Europei Basket, Belinelli lancia in orbita una super Italia

Impresa degli azzurri contro la Grecia. Adesso il ct Pianigiani può puntare in alto

Capodistria - Fermate l'Europa del basket, vogliamo scendere dopo una delle partite indimenticabili della nostra nazionale che ha messo i piedi in testa alla Grecia (81-72) seduta sul gradino più alto dove pensava di trattarci come bimbi incauti alla fiera.

Capolavoro tecnico, di dedizione, consacrazione internazionale, ben oltre la sua gloria Nba, del Marco Belinelli di San Giovanni in Persiceto che sembrava El Cordobes: 23 punti, difesa, 7 rimbalzi, 2 assist, un modo intelligente per far sapere ai nemici che lui era l'arma letale di Azzurra Tenera, un modo meraviglioso di far sapere a compagni più teneri che potevano contare su di lui figlio della dea Aracne per rendere solida la ragnatela del gioco, magistralmente architettata dalla panchina e interpretata in modo semplice, ma bellissimo dall'Andrea Cinciarini (4 su 8 al tiro, 4 assist) che al suo ex allenatore di Cantù, seduto come Ares sulla panchina greca, avrà certo fatto venire prurito alla testa dopo essere stato messo da parte in malo modo nell'anno delle scommesse perdute.

La tromba del Beli stellare per esaltare il Datome Montecristo, suo nuovo fratello di latte nell'Nba, 19 punti, una lama, una spina, un nemico mai catturato da Trinchieri che intanto perdeva sintonia col gruppo scoprendo che Fotsis e Bourousis restano uomini problematici come dicevano a Milano. Era normale che nell'arena con il gran torero entrassero anche Alessandro Gentile detto furia, 16 punti, ma quello che conta è vederlo padrone delle mischie emotive, uno che va a schiacciare in faccia ai nemici, uno che è tutto impeto e assalto, e Pietro Aradori, meno punti del solito, 8, ma pure lui uomo della ragnatela azzurro oro. Completa la squadra vincente il Cusin, altro perseguitato dalle furie del Trinchieri canturino, che nella lotta impari contro tanti colossi ha retto l'urto, facendo un solo fallo. Vero che la Grecia non aveva Sapanoulis, ma noi lasciavamo a sedere Diener.
Peccato che tutta questa semina miracolosa non ci possa portare altro che l'orgoglio del primo posto nel girone, senza garantire niente per il futuro, nè medaglie, nè posti mondiali, ora che a Lubiana ci aspettano la Spagna dalla difesa asfissiante e la Slovenia orgoglio di chi ha organizzato con amore questa festa cestistica.

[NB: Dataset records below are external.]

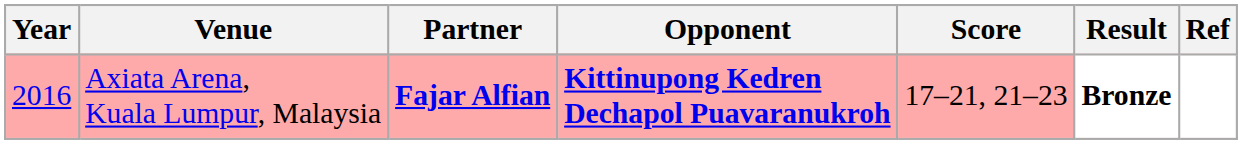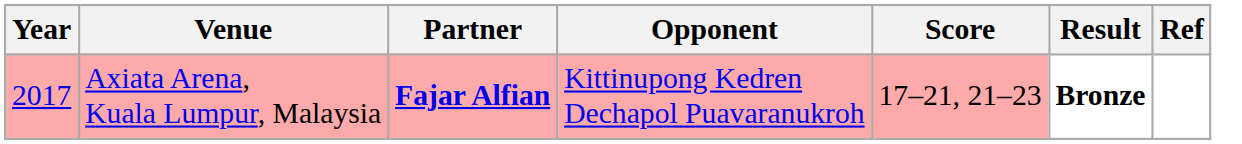Axiata Arena, Kuala Lumpur, Malaysia | Year: 2016 -> 2017
Axiata Arena, Kuala Lumpur, Malaysia | Opponent: bold -> normal
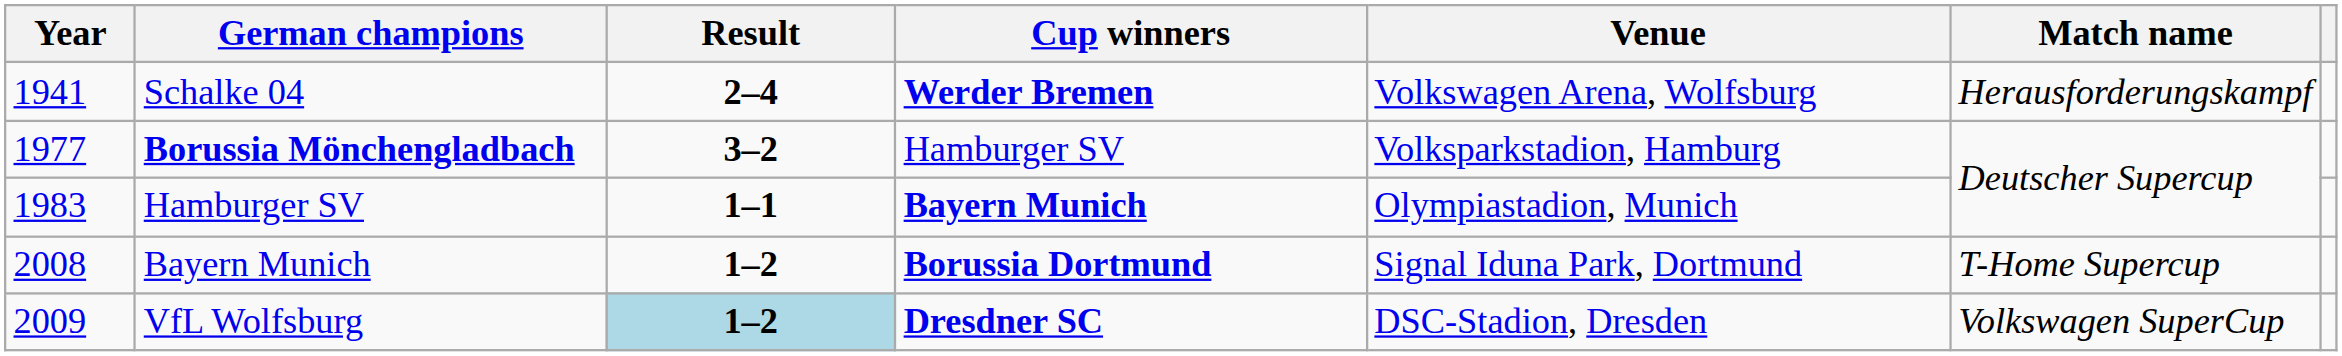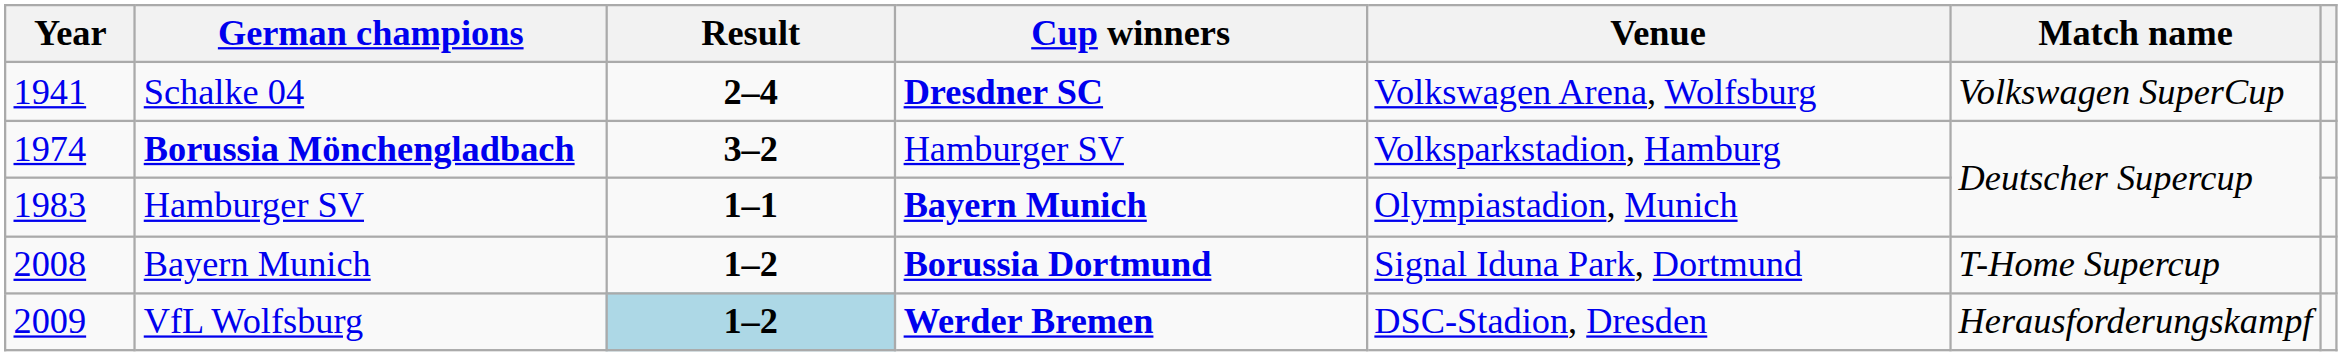Schalke 04 | Cup winners: Werder Bremen -> Dresdner SC
Schalke 04 | Match name: Herausforderungskampf -> Volkswagen SuperCup
Borussia Mönchengladbach | Year: 1977 -> 1974
VfL Wolfsburg | Cup winners: Dresdner SC -> Werder Bremen
VfL Wolfsburg | Match name: Volkswagen SuperCup -> Herausforderungskampf
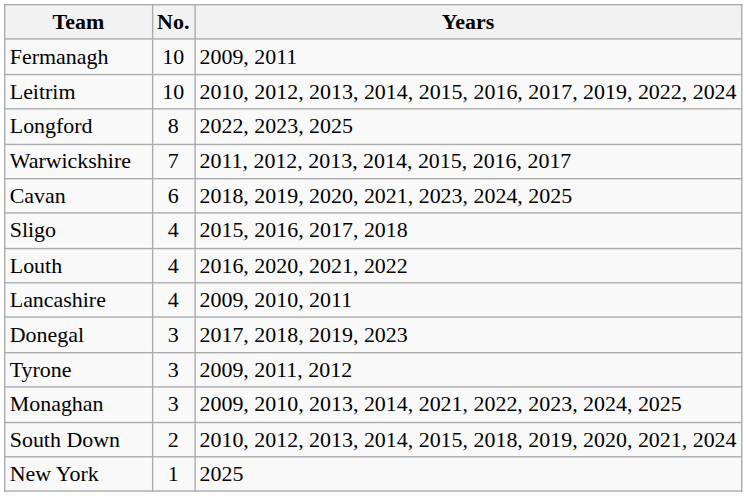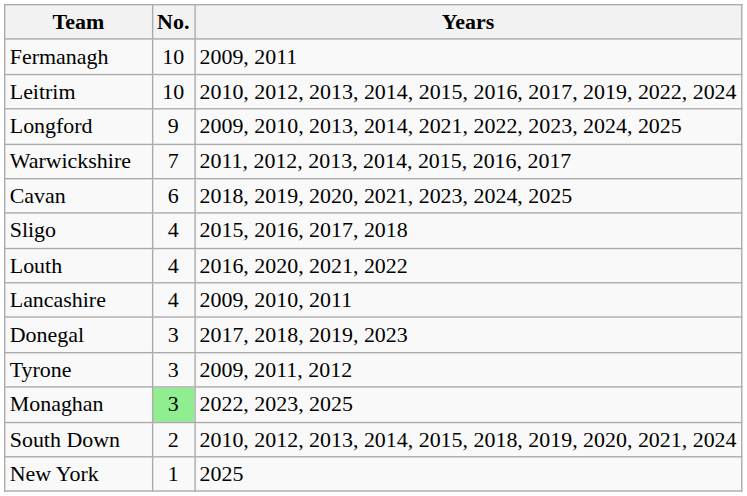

Si alza l'asticella ma per il popolo che canta e ispira Azzurra Tenera non ci sono limiti al cielo: felici pur aspettando il castigo ad ogni secondo, basterebbe, si diceva, calare nelle percentuali (ma siamo rimasti sempre sopra il 50% al tiro, con l'8 su 19 da 3 finale come marchio), basterebbe deprimersi per la differenza a rimbalzo (8-18 dopo 20', 24-33 conclusivo), per una crisi fisica, d'identità. Ci sono state, ma gli altri avevano altri mostri da sconfiggere. Parità dopo 10' (16-16), sotto a metà partita (36-38) ma erano i greci ad avere mal di testa. Il furore di Bourousis per metterci sotto di 6, quello di Belinelli e del suo splendido coro per il 63-56 da lacrimoni agli occhi dopo 30'. Zizis riportava sotto la Grecia, ma dentro c'era la nuova gioventù, ha fatto benino anche Melli nei suoi 12' per proteggere Cusin, c'era il Belinelli non più marinaio nelle sue promesse di dedizione ad un'idea di squadra.

Peccato che tutto questo stia nella vetrina dell'Europeo. I giochi che contano davvero si inizieranno purtroppo nella prossima settimana a Lubiana quando non aspetteranno più Cenerentola piena di guai, ma una squadra cresciuta, non grossa, non infallibile, ma gruppo che si vuole anche bene. Non era poco all'inizio, è tantissimo oggi dopo questa impresa perché così va registrata senza far la figura dei fanfaroni enfatici che vorrebbero farsi perdonare lo scetticismo della vigilia. La nostra cena festosa sarà a base di cenere.